Assignment —
Would you return all of this data exactly, leaving nothing out?

Records to use —
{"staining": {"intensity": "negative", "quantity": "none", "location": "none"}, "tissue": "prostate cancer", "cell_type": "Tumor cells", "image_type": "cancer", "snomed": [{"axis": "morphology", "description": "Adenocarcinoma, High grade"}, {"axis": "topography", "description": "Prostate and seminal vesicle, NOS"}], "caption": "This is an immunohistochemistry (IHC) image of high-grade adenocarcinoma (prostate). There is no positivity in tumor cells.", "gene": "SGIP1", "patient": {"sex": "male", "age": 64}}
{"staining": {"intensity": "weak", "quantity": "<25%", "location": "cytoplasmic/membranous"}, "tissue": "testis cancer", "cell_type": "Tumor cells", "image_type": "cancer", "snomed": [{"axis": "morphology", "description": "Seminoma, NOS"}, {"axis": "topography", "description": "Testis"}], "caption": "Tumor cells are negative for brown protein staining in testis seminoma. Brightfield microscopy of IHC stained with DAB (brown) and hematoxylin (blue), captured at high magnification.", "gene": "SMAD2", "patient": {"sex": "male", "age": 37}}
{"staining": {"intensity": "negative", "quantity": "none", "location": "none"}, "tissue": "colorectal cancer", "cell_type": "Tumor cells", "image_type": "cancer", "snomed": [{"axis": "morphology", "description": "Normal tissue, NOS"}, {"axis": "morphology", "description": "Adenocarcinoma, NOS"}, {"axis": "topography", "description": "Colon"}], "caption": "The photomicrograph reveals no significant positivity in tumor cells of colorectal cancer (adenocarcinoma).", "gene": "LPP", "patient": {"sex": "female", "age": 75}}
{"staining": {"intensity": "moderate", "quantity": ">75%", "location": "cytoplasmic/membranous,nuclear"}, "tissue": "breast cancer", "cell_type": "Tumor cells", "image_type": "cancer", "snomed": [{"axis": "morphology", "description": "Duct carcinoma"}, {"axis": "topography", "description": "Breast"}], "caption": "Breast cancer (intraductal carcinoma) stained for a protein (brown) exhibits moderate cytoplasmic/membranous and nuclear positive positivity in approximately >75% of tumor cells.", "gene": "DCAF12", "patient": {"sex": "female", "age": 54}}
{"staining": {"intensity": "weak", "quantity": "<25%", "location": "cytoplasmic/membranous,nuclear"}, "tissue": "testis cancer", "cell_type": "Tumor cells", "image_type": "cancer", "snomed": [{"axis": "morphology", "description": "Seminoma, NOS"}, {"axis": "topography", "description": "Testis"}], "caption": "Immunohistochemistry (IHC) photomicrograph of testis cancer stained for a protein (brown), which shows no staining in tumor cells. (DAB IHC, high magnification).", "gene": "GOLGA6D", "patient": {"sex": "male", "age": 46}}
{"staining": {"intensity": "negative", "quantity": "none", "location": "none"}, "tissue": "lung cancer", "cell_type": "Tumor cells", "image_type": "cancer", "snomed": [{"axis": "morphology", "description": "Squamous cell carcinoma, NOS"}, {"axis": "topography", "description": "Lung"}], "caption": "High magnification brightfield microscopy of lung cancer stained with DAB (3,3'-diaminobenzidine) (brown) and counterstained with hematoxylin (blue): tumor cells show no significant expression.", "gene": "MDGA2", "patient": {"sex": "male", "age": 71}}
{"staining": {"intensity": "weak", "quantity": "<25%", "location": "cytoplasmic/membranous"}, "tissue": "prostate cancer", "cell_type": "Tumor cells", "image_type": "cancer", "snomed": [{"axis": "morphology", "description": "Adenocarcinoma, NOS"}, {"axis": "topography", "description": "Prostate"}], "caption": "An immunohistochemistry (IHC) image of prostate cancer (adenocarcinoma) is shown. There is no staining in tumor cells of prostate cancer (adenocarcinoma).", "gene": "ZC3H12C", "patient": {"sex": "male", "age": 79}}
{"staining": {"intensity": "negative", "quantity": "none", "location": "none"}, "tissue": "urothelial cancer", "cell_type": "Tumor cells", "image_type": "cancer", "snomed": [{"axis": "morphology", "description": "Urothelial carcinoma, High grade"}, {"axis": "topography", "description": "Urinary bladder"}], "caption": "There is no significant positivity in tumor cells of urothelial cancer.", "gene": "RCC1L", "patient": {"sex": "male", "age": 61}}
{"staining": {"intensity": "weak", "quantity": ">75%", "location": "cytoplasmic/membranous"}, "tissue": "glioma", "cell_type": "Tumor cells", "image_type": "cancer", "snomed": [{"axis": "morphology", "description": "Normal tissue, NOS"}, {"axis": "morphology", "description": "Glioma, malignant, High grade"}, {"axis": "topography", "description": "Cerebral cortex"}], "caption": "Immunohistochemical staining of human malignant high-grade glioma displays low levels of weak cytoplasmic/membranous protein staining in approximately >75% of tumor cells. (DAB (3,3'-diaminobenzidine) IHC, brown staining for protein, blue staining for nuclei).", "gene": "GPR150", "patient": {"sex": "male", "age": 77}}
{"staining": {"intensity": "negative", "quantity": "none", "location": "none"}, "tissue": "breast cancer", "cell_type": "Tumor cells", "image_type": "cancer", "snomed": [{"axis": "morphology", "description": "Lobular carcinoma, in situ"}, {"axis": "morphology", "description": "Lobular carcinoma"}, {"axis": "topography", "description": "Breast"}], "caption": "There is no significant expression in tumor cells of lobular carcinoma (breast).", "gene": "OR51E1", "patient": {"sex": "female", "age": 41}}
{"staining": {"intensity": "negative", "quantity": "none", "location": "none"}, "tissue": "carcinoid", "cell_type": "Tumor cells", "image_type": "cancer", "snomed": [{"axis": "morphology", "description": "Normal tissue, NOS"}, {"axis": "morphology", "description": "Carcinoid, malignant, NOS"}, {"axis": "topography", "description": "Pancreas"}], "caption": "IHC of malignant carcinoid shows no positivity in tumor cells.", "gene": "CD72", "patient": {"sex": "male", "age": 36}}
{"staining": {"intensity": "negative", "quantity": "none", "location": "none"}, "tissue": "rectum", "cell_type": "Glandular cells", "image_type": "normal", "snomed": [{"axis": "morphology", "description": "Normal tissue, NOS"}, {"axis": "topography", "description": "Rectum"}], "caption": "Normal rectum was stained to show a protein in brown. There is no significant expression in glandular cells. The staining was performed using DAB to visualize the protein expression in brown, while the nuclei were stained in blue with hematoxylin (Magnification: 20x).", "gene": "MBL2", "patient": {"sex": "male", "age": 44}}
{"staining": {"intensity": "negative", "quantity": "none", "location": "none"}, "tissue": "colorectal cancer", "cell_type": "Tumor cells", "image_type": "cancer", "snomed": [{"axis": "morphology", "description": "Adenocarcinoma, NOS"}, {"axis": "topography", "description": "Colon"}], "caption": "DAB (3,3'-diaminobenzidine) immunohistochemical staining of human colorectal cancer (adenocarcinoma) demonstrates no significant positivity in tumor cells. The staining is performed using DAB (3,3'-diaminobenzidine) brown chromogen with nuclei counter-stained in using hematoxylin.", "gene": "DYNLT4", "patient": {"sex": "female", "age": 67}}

Answer below —
{"staining": {"intensity": "negative", "quantity": "none", "location": "none"}, "tissue": "prostate cancer", "cell_type": "Tumor cells", "image_type": "cancer", "snomed": [{"axis": "morphology", "description": "Adenocarcinoma, High grade"}, {"axis": "topography", "description": "Prostate and seminal vesicle, NOS"}], "caption": "This is an immunohistochemistry (IHC) image of high-grade adenocarcinoma (prostate). There is no positivity in tumor cells.", "gene": "SGIP1", "patient": {"sex": "male", "age": 64}}
{"staining": {"intensity": "weak", "quantity": "<25%", "location": "cytoplasmic/membranous"}, "tissue": "testis cancer", "cell_type": "Tumor cells", "image_type": "cancer", "snomed": [{"axis": "morphology", "description": "Seminoma, NOS"}, {"axis": "topography", "description": "Testis"}], "caption": "Tumor cells are negative for brown protein staining in testis seminoma. Brightfield microscopy of IHC stained with DAB (brown) and hematoxylin (blue), captured at high magnification.", "gene": "SMAD2", "patient": {"sex": "male", "age": 37}}
{"staining": {"intensity": "negative", "quantity": "none", "location": "none"}, "tissue": "colorectal cancer", "cell_type": "Tumor cells", "image_type": "cancer", "snomed": [{"axis": "morphology", "description": "Normal tissue, NOS"}, {"axis": "morphology", "description": "Adenocarcinoma, NOS"}, {"axis": "topography", "description": "Colon"}], "caption": "The photomicrograph reveals no significant positivity in tumor cells of colorectal cancer (adenocarcinoma).", "gene": "LPP", "patient": {"sex": "female", "age": 75}}
{"staining": {"intensity": "moderate", "quantity": ">75%", "location": "cytoplasmic/membranous,nuclear"}, "tissue": "breast cancer", "cell_type": "Tumor cells", "image_type": "cancer", "snomed": [{"axis": "morphology", "description": "Duct carcinoma"}, {"axis": "topography", "description": "Breast"}], "caption": "Breast cancer (intraductal carcinoma) stained for a protein (brown) exhibits moderate cytoplasmic/membranous and nuclear positive positivity in approximately >75% of tumor cells.", "gene": "DCAF12", "patient": {"sex": "female", "age": 54}}
{"staining": {"intensity": "weak", "quantity": "<25%", "location": "cytoplasmic/membranous,nuclear"}, "tissue": "testis cancer", "cell_type": "Tumor cells", "image_type": "cancer", "snomed": [{"axis": "morphology", "description": "Seminoma, NOS"}, {"axis": "topography", "description": "Testis"}], "caption": "Immunohistochemistry (IHC) photomicrograph of testis cancer stained for a protein (brown), which shows no staining in tumor cells. (DAB IHC, high magnification).", "gene": "GOLGA6D", "patient": {"sex": "male", "age": 46}}
{"staining": {"intensity": "negative", "quantity": "none", "location": "none"}, "tissue": "lung cancer", "cell_type": "Tumor cells", "image_type": "cancer", "snomed": [{"axis": "morphology", "description": "Squamous cell carcinoma, NOS"}, {"axis": "topography", "description": "Lung"}], "caption": "High magnification brightfield microscopy of lung cancer stained with DAB (3,3'-diaminobenzidine) (brown) and counterstained with hematoxylin (blue): tumor cells show no significant expression.", "gene": "MDGA2", "patient": {"sex": "male", "age": 71}}
{"staining": {"intensity": "weak", "quantity": "<25%", "location": "cytoplasmic/membranous"}, "tissue": "prostate cancer", "cell_type": "Tumor cells", "image_type": "cancer", "snomed": [{"axis": "morphology", "description": "Adenocarcinoma, NOS"}, {"axis": "topography", "description": "Prostate"}], "caption": "An immunohistochemistry (IHC) image of prostate cancer (adenocarcinoma) is shown. There is no staining in tumor cells of prostate cancer (adenocarcinoma).", "gene": "ZC3H12C", "patient": {"sex": "male", "age": 79}}
{"staining": {"intensity": "negative", "quantity": "none", "location": "none"}, "tissue": "urothelial cancer", "cell_type": "Tumor cells", "image_type": "cancer", "snomed": [{"axis": "morphology", "description": "Urothelial carcinoma, High grade"}, {"axis": "topography", "description": "Urinary bladder"}], "caption": "There is no significant positivity in tumor cells of urothelial cancer.", "gene": "RCC1L", "patient": {"sex": "male", "age": 61}}
{"staining": {"intensity": "weak", "quantity": ">75%", "location": "cytoplasmic/membranous"}, "tissue": "glioma", "cell_type": "Tumor cells", "image_type": "cancer", "snomed": [{"axis": "morphology", "description": "Normal tissue, NOS"}, {"axis": "morphology", "description": "Glioma, malignant, High grade"}, {"axis": "topography", "description": "Cerebral cortex"}], "caption": "Immunohistochemical staining of human malignant high-grade glioma displays low levels of weak cytoplasmic/membranous protein staining in approximately >75% of tumor cells. (DAB (3,3'-diaminobenzidine) IHC, brown staining for protein, blue staining for nuclei).", "gene": "GPR150", "patient": {"sex": "male", "age": 77}}
{"staining": {"intensity": "negative", "quantity": "none", "location": "none"}, "tissue": "breast cancer", "cell_type": "Tumor cells", "image_type": "cancer", "snomed": [{"axis": "morphology", "description": "Lobular carcinoma, in situ"}, {"axis": "morphology", "description": "Lobular carcinoma"}, {"axis": "topography", "description": "Breast"}], "caption": "There is no significant expression in tumor cells of lobular carcinoma (breast).", "gene": "OR51E1", "patient": {"sex": "female", "age": 41}}
{"staining": {"intensity": "negative", "quantity": "none", "location": "none"}, "tissue": "carcinoid", "cell_type": "Tumor cells", "image_type": "cancer", "snomed": [{"axis": "morphology", "description": "Normal tissue, NOS"}, {"axis": "morphology", "description": "Carcinoid, malignant, NOS"}, {"axis": "topography", "description": "Pancreas"}], "caption": "IHC of malignant carcinoid shows no positivity in tumor cells.", "gene": "CD72", "patient": {"sex": "male", "age": 36}}
{"staining": {"intensity": "negative", "quantity": "none", "location": "none"}, "tissue": "rectum", "cell_type": "Glandular cells", "image_type": "normal", "snomed": [{"axis": "morphology", "description": "Normal tissue, NOS"}, {"axis": "topography", "description": "Rectum"}], "caption": "Normal rectum was stained to show a protein in brown. There is no significant expression in glandular cells. The staining was performed using DAB to visualize the protein expression in brown, while the nuclei were stained in blue with hematoxylin (Magnification: 20x).", "gene": "MBL2", "patient": {"sex": "male", "age": 44}}
{"staining": {"intensity": "negative", "quantity": "none", "location": "none"}, "tissue": "colorectal cancer", "cell_type": "Tumor cells", "image_type": "cancer", "snomed": [{"axis": "morphology", "description": "Adenocarcinoma, NOS"}, {"axis": "topography", "description": "Colon"}], "caption": "DAB (3,3'-diaminobenzidine) immunohistochemical staining of human colorectal cancer (adenocarcinoma) demonstrates no significant positivity in tumor cells. The staining is performed using DAB (3,3'-diaminobenzidine) brown chromogen with nuclei counter-stained in using hematoxylin.", "gene": "DYNLT4", "patient": {"sex": "female", "age": 67}}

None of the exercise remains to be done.